Type II diabetes is generally characterized by both insulin resistance and a decrease in production of insulin by the beta cells of the pancreas. In 1999, a research group announced that it had tested the effect of insulin resistance on the very cells that produce insulin by turning off the receptor gene in the pancreas cells of mice. What resulted was a drop in insulin production – apparently, insulin receptors and the reactions they cause enable the beta cells to sense glucose and trigger the production of insulin. (10)

About a year ago, the same team genetically altered mice to turn insulin receptors in their brains – an organ in which insulin was once believed to have no role at all. The lack of insulin receptors in brain cells led to insulin resistance in other tissues – as well as increased appetite, weight gain and a 50 percent decrease in fertility. (3)
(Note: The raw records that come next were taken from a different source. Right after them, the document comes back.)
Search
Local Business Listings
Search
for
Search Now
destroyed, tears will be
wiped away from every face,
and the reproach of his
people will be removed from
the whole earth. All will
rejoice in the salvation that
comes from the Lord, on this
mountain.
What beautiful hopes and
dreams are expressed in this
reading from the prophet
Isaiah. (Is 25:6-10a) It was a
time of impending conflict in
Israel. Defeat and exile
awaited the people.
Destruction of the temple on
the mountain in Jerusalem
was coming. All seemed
It seems clear, then, that obesity does not cause diabetes; no one factor does. The effects of insulin resistance in muscle and liver cells may work in an intricate feedback cycle with the effects of insulin resistance – and other factors influencing body weight -in the brain and in the pancreas.

One researcher claims to have found the thrifty gene, which allows the efficient storage of energy as fat during time of famine but results in deleterious obesity in times of plenty, among a group of Manitoba Indians. Although all persons with the gene developed diabetes by the age of 40, the thrifty gene can’t accurately be called the diabetes gene; the gene exists in only 40 percent of community members with diabetes.

Whatever environmental and behavioral factors contribute to diabetes, people who suffer from the disorder are likely to have a genetic predisposition to it and to obesity as well. It’s difficult enough to cope with diabetes without the added strain of finger-wagging doctors and disapproving public-health officials. There’s no scientific support for a scolding therapy.